Artists are not usually the wealthiest people, yet we are often the easiest to sell hope to. Many of these services are simply businesses doing what businesses do which is being transactional, but they are not always transparent about what they can realistically deliver, and the artist has to decide whether the cost is worth it.
Submissions exemplify these issues. While open calls have their place, they primarily function as revenue sources for galleries and organizers, who charge fees per entry and encourage multiple submissions. The selection process remains opaque: on major institutional calls, panels often divide entries among members, each reviewing only a portion before sharing notes, and artists rarely learn how final decisions are made. Thus, the promise of full-panel exposure seldom materialises. Artists also harbor suspicions that these panels lack the objectivity they claim.
Mentors and coaches can be helpful, but they are not always fully informed and can also steer artists towards their own tastes and agendas while charging handsomely for the privilege. The same caution applies to social media ‘experts’: Instagram, as one platform, is widely promoted as a route to sales and reach, but it is also crowded, performative, and easily gamed. In practice, artists often conclude that the time investment far outweighs any potential return.
Artist databases and opportunity platforms can be useful for keeping up with calls and deadlines, but they too are part of the same ecosystem of subscription services and paid access. Art fairs are another expensive gamble: they offer visibility, but often attract more browsers, fellow artists, and day-trippers than serious buyers, while the costs fall heavily on exhibitors.
The deeper problem is that artists are repeatedly told to ‘find their tribe’, build a brand, be consistent, network harder, and accept low odds as normal. Meanwhile, galleries and dealers tend to prefer to ‘discover’ artists rather than respond to direct approaches, which creates a built-in contradiction. For many artists, especially those outside the mainstream, the system can feel less like a marketplace than a series of costly gates.
The struggle is not imaginary. Fine art is an overcrowded field with low barriers to entry and no stable definition of quality, which leaves public taste, dealer confidence, and market fashion doing much of the sorting. All of which results in a market that often rewards visibility, novelty, or institutional backing more reliably than authenticity and depth of practice.

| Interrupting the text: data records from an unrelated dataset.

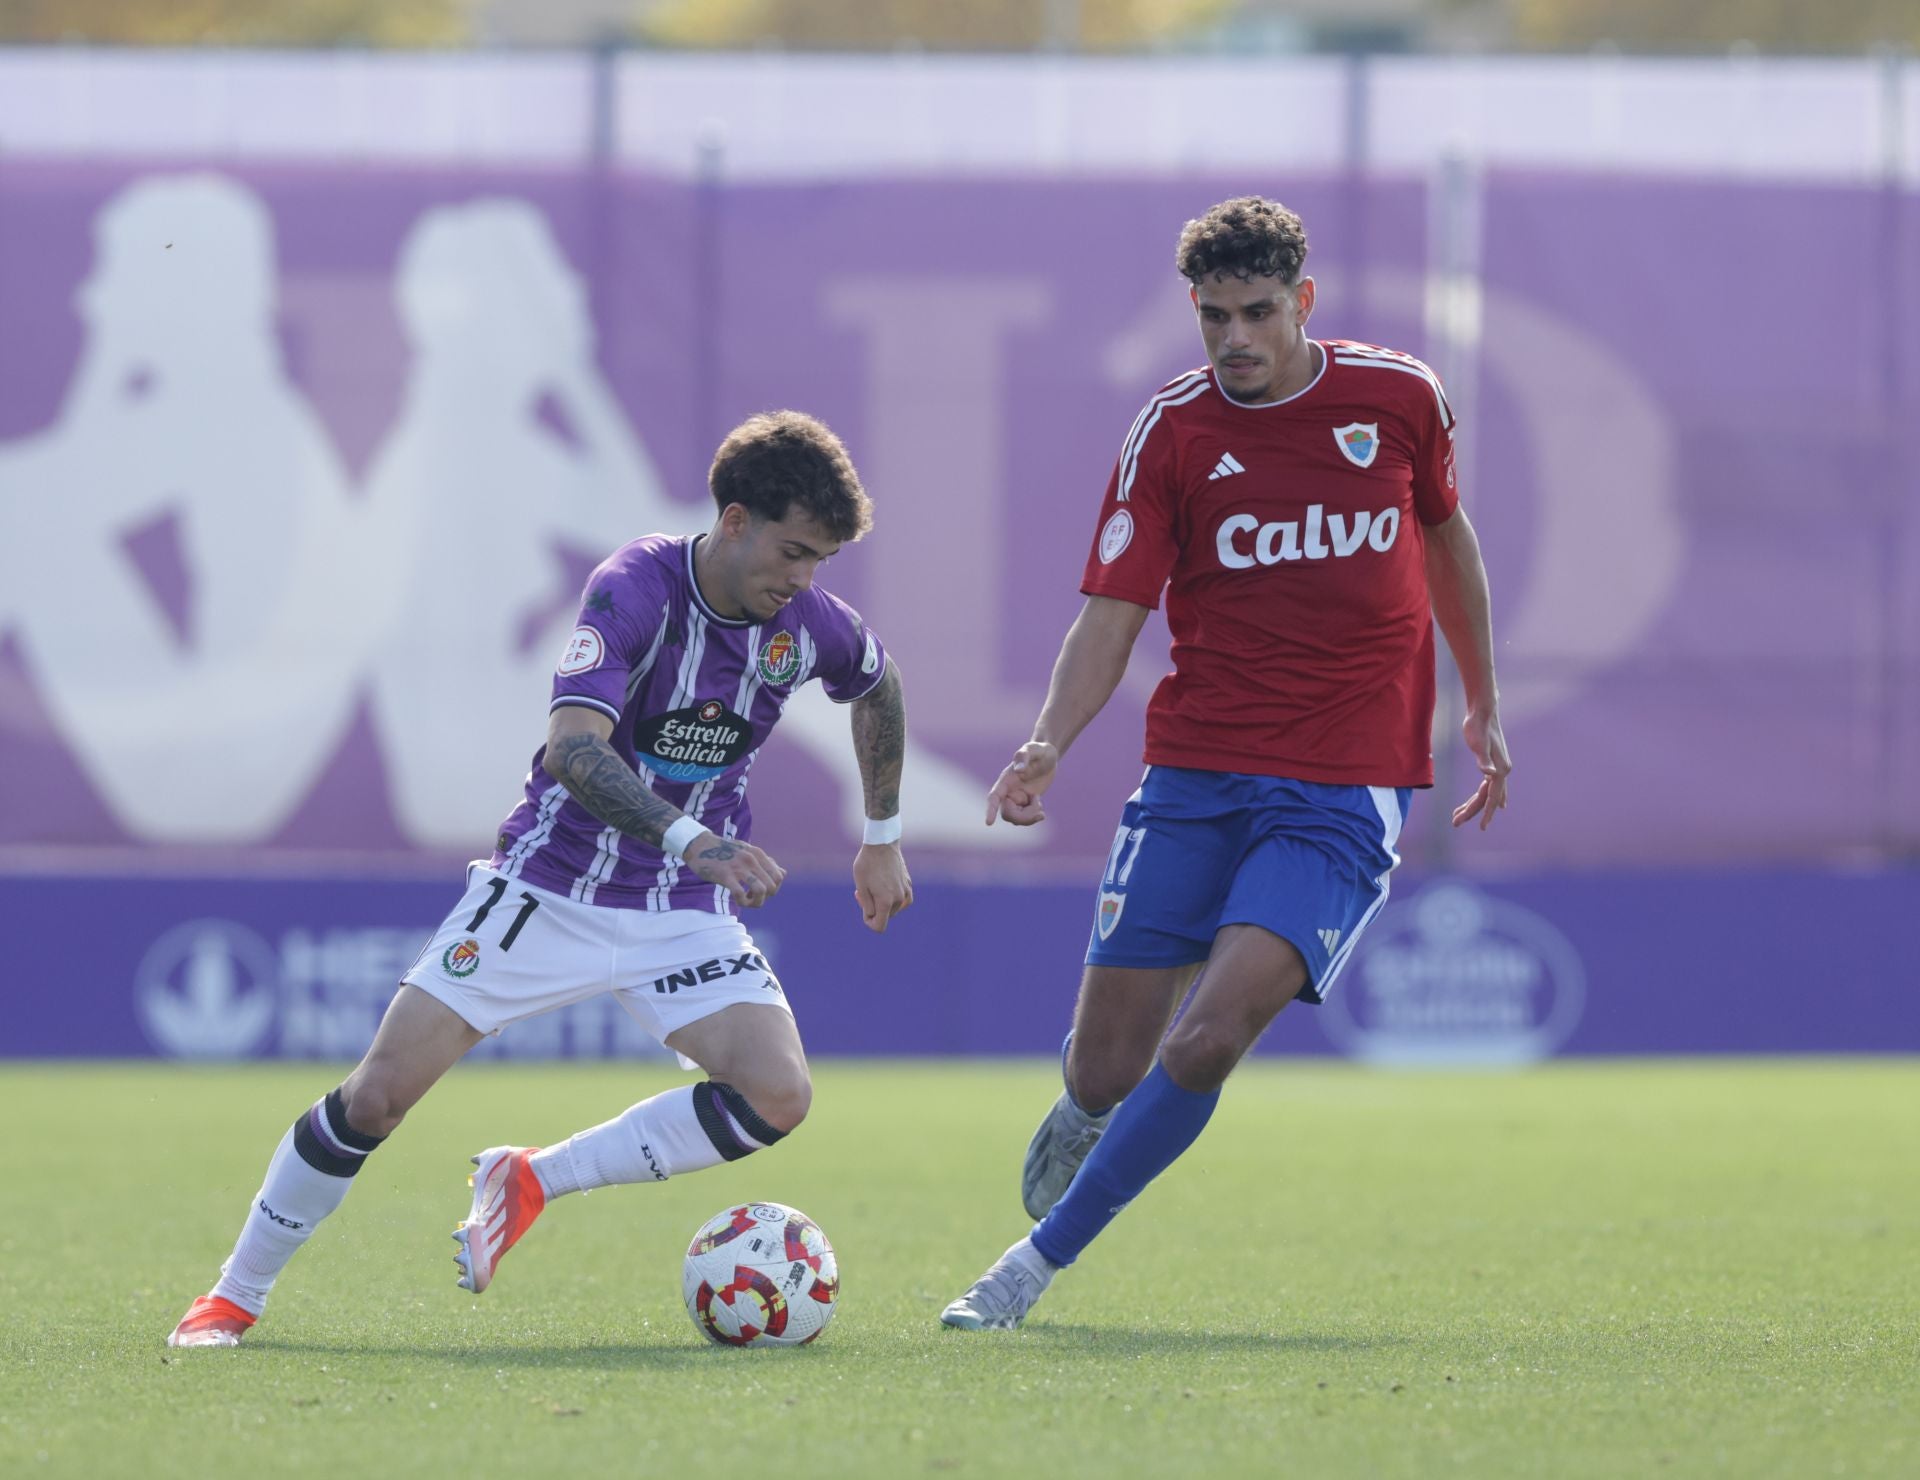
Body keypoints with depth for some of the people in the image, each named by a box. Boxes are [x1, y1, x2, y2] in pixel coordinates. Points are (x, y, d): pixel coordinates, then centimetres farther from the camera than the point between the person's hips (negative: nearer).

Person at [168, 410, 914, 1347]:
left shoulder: (809, 624, -5)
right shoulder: (634, 588, -21)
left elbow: (878, 688, 21)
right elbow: (573, 747, -35)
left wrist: (884, 838, 24)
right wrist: (689, 836, -47)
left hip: (685, 911, 4)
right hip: (551, 884, -4)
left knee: (776, 1098, -19)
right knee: (379, 1094, -8)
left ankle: (530, 1181, -1)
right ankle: (234, 1297, 11)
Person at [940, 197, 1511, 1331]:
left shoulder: (1400, 398, 1)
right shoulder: (1174, 432, -1)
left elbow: (1447, 534, 20)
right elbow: (1114, 614, -4)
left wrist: (1483, 706, 25)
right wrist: (1050, 744, -21)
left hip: (1348, 789, -1)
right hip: (1195, 773, 1)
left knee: (1210, 1038, -22)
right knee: (1107, 1072, -1)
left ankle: (1037, 1262, -10)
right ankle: (1085, 1116, 39)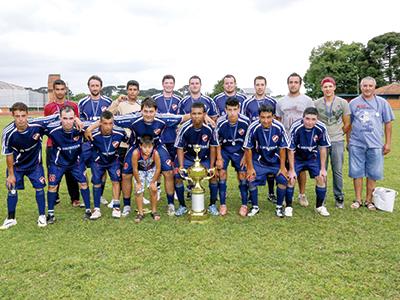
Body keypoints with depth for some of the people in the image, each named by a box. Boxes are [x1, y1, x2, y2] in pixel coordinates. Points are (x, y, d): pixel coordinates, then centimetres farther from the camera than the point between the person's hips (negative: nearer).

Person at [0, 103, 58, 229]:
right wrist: (11, 174, -8)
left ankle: (42, 216, 16)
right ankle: (11, 218, 21)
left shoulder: (37, 124, -29)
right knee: (12, 189, 2)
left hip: (35, 163, 0)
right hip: (16, 165, 0)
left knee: (39, 187, 0)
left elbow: (57, 116, -17)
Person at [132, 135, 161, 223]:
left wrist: (153, 182, -13)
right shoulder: (136, 153, -38)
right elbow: (135, 169, -24)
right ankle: (140, 213, 11)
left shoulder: (155, 153, -36)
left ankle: (154, 211, 14)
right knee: (138, 191, -5)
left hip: (151, 170, 0)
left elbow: (158, 168, -21)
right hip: (139, 170, 0)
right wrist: (138, 182, -15)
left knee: (153, 189, -5)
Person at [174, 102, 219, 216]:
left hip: (205, 158, 1)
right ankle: (182, 206, 7)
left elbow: (213, 147, -8)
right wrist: (181, 166, -18)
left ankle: (212, 205, 10)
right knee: (177, 176, -14)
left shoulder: (210, 128, -21)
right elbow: (180, 148, -10)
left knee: (213, 176, -13)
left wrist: (211, 167, -10)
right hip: (187, 157, 0)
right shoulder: (185, 128, -23)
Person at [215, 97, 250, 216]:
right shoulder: (221, 122, -21)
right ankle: (223, 204, 2)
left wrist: (245, 156, -7)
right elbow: (217, 141, -6)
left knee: (242, 175, -5)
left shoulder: (246, 121, -21)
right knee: (222, 173, -10)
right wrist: (219, 158, -8)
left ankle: (244, 204, 9)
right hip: (224, 149, 0)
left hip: (239, 150, 0)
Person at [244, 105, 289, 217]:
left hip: (276, 160, 1)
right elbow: (248, 149, -10)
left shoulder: (279, 127, -19)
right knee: (251, 180, -13)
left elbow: (282, 148, -7)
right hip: (259, 161, -1)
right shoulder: (253, 128, -21)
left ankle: (279, 207, 9)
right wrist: (250, 168, -9)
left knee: (283, 179, -13)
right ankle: (255, 207, 11)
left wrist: (282, 167, -6)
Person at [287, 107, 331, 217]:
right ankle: (288, 206, 4)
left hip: (313, 157, 2)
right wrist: (292, 170, -18)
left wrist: (323, 168, -7)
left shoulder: (321, 128, -23)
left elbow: (323, 148, -9)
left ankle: (319, 206, 14)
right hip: (297, 157, -2)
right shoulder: (295, 128, -29)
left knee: (321, 178, -6)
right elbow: (291, 150, -20)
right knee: (291, 178, -13)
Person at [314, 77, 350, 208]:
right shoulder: (316, 103, 4)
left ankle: (339, 197, 14)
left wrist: (338, 134, 11)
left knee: (338, 171, 2)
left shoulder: (343, 103, 3)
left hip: (337, 142, 0)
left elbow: (347, 124, 9)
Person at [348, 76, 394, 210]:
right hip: (356, 144, 0)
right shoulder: (353, 103, 5)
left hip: (375, 145, 0)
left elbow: (388, 124, 7)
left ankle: (369, 200, 19)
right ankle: (358, 200, 17)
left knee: (372, 174, 6)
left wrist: (388, 143, 3)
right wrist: (348, 141, 9)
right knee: (357, 173, 4)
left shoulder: (382, 103, 5)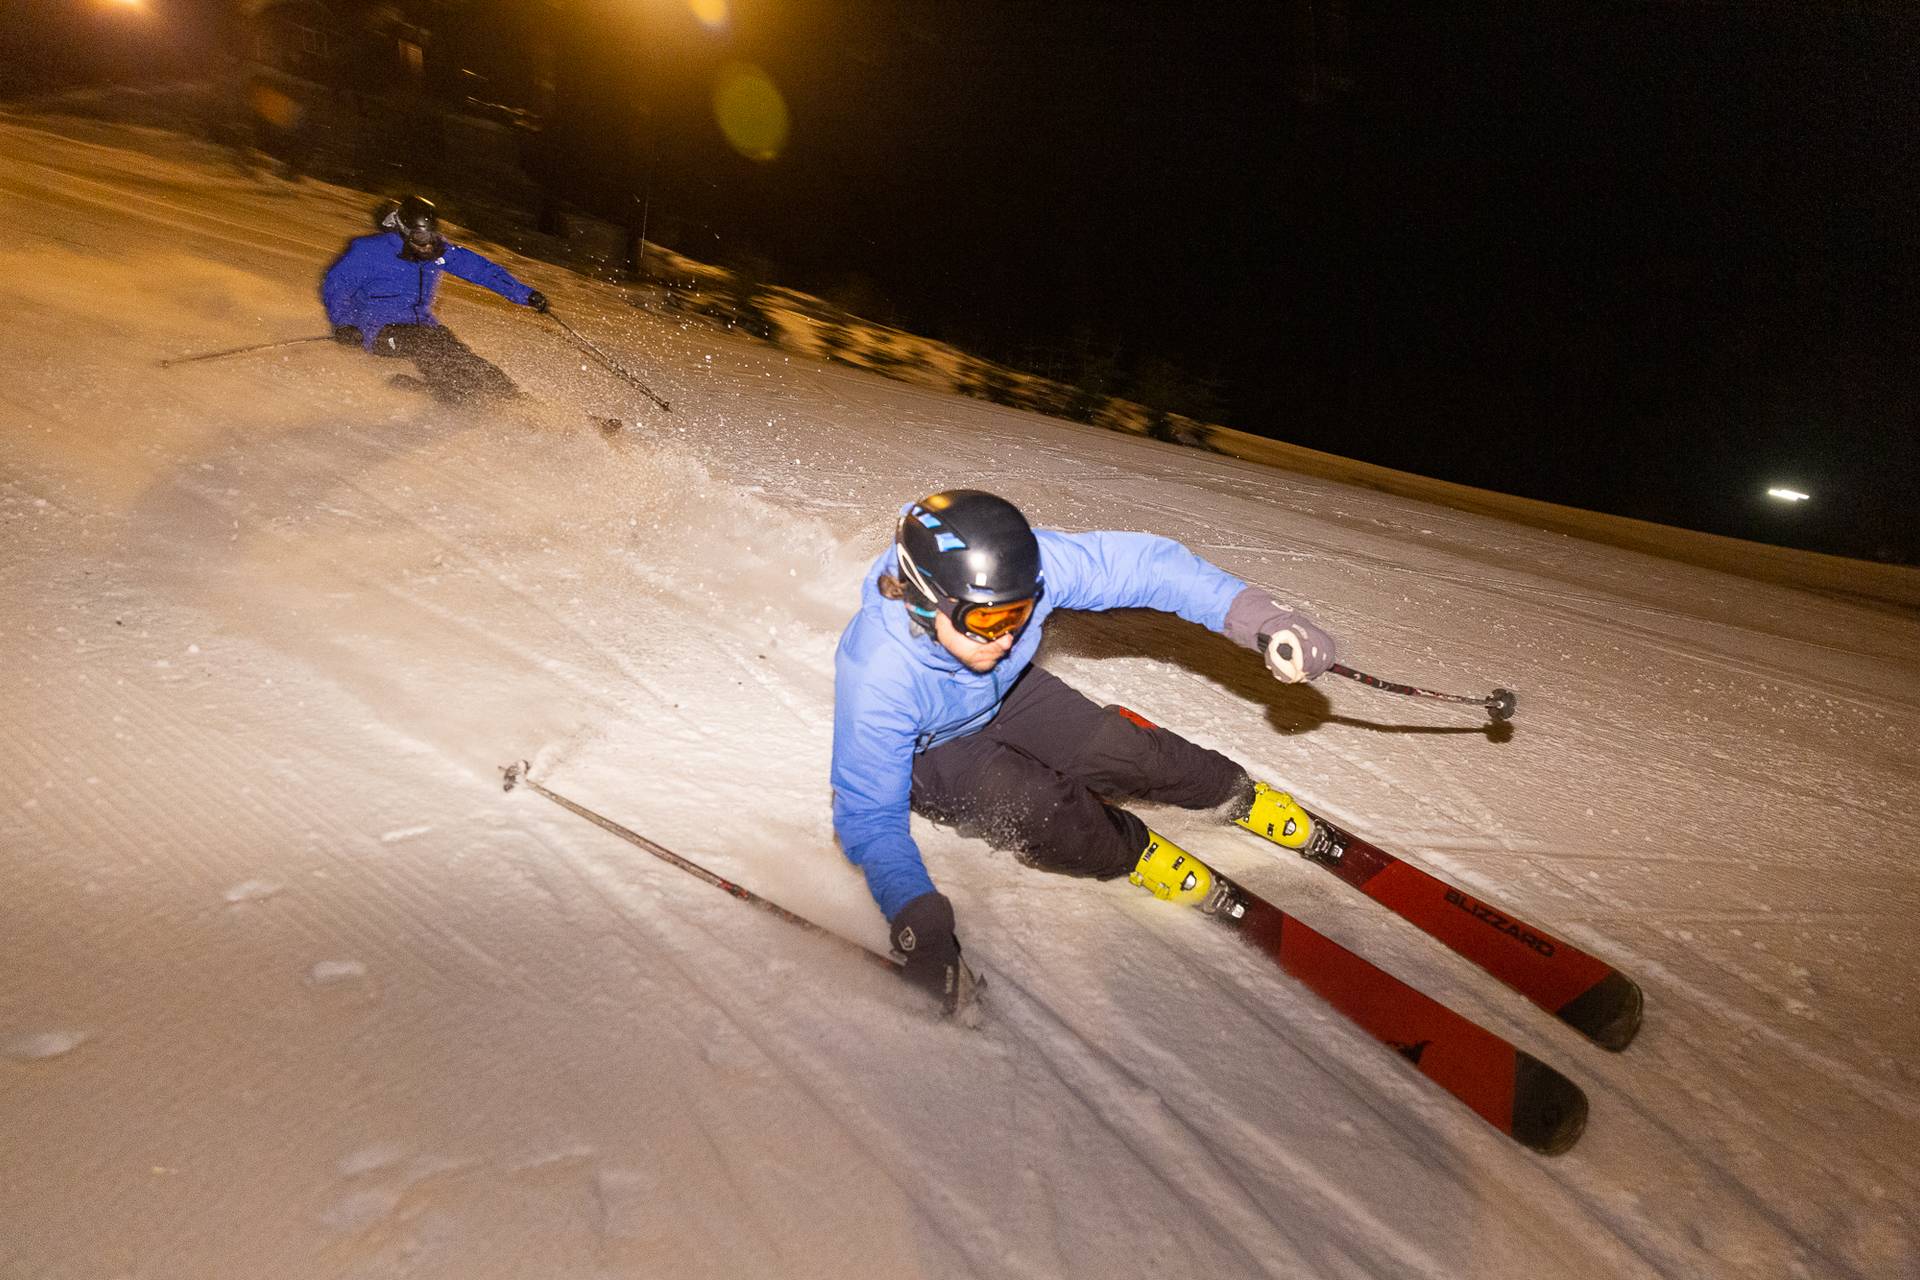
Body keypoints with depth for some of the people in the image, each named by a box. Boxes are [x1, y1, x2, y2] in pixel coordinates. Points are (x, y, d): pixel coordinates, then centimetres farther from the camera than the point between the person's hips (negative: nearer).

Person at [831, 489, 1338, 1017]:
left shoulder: (1021, 570, -34)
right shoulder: (875, 676, -40)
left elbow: (1139, 562, -28)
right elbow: (869, 816, -32)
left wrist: (1259, 616, -35)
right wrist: (914, 918, -45)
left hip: (1008, 697, 3)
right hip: (929, 752, -3)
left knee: (1120, 750, -14)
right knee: (1036, 810, -29)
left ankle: (1239, 793, 18)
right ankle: (1133, 850, 4)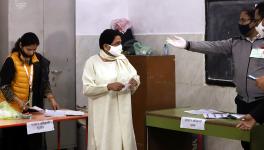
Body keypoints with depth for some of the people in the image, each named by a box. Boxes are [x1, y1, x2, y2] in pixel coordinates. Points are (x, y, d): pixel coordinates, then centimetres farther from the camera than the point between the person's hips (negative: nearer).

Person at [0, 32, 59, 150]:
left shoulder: (39, 60, 3)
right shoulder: (11, 61, -9)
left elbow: (44, 83, 7)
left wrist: (51, 99, -6)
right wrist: (19, 101, -19)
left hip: (33, 108, 3)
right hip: (13, 108, -3)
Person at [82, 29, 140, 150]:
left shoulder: (122, 59, 10)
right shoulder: (92, 62, -5)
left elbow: (135, 76, 13)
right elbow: (87, 89, -12)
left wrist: (135, 81, -10)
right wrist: (108, 86, -22)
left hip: (123, 113, 5)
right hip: (103, 115, -4)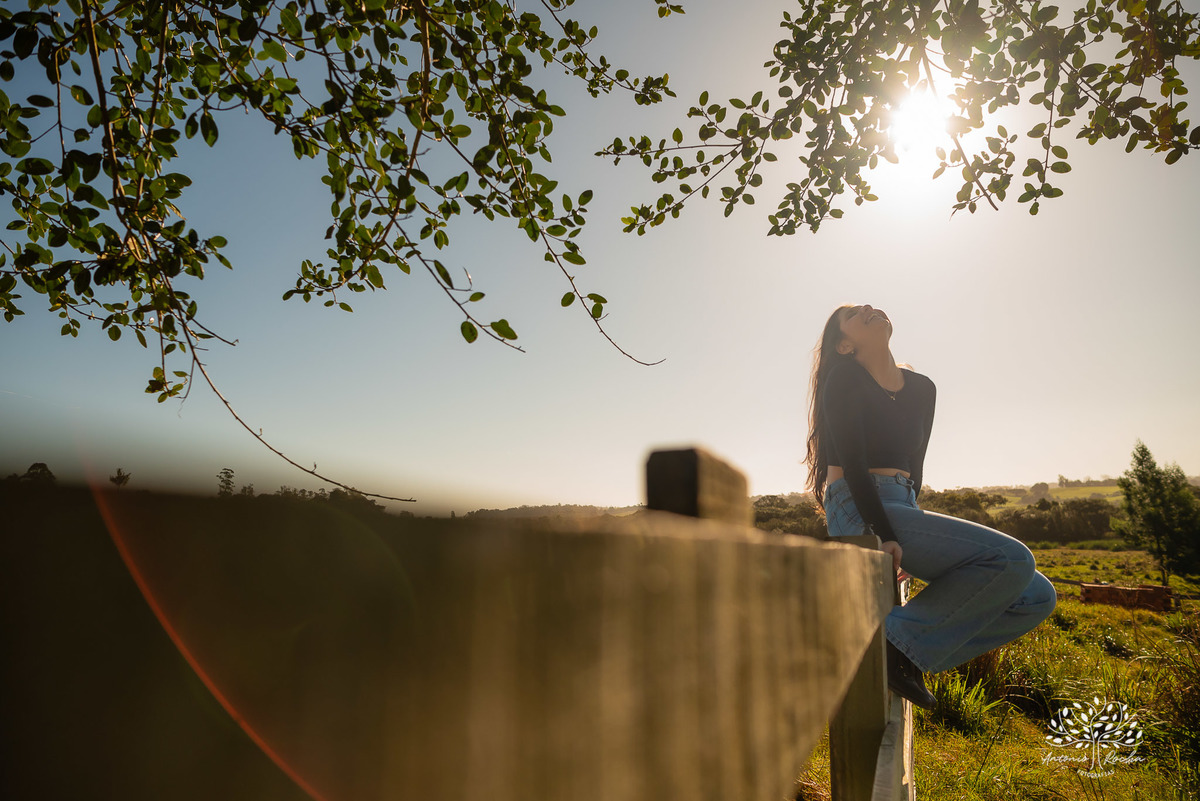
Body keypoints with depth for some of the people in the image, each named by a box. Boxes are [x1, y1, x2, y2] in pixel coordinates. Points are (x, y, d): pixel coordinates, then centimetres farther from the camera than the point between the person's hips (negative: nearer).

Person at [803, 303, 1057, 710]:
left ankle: (910, 655, -1)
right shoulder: (845, 380, -4)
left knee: (1037, 598, 0)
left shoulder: (922, 388, 16)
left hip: (902, 509, 8)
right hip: (858, 510, -8)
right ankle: (899, 640, -14)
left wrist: (910, 535, 12)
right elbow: (853, 463, -13)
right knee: (1012, 558, -22)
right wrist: (886, 534, -22)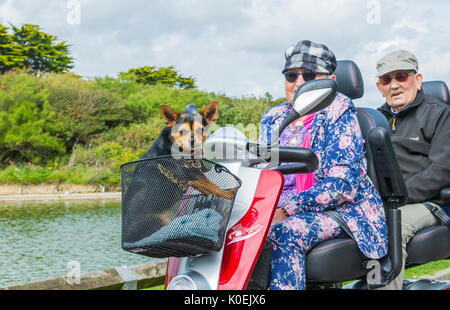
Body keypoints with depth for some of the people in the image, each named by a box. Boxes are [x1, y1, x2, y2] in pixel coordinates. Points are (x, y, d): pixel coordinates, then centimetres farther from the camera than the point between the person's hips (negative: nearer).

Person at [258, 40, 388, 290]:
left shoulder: (339, 112, -3)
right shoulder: (273, 118, 16)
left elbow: (343, 183, -14)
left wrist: (286, 210, -21)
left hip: (340, 208, -5)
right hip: (281, 210, 5)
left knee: (285, 233, -35)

Alongside this we have unfortunately too often squandered the public’s goodwill, leaving viewers feeling foolish or excluded when a work refuses to yield meaning. The Turner Prize for example, increasingly irrelevant in tone and content, seems symptomatic of this disconnection: a spectacle sustained, as is much contemporary art, by journalistic appetite for provocation and novelty. I do not blame the public for bristling at such work. I have stood before pieces myself and felt not enlightenment but irritation at their obscurity and the apparent presumption that my considered attention is automatically owed.
Of course all artists would like their work to be seen and appreciated, but learn to accept that this is not a given. And yet they keep going, because making the work remains the point and stopping is never an option. For those whose practices are rooted in process, thought, and sustained engagement, the market can chase its own tail; the studio is where meaning is made.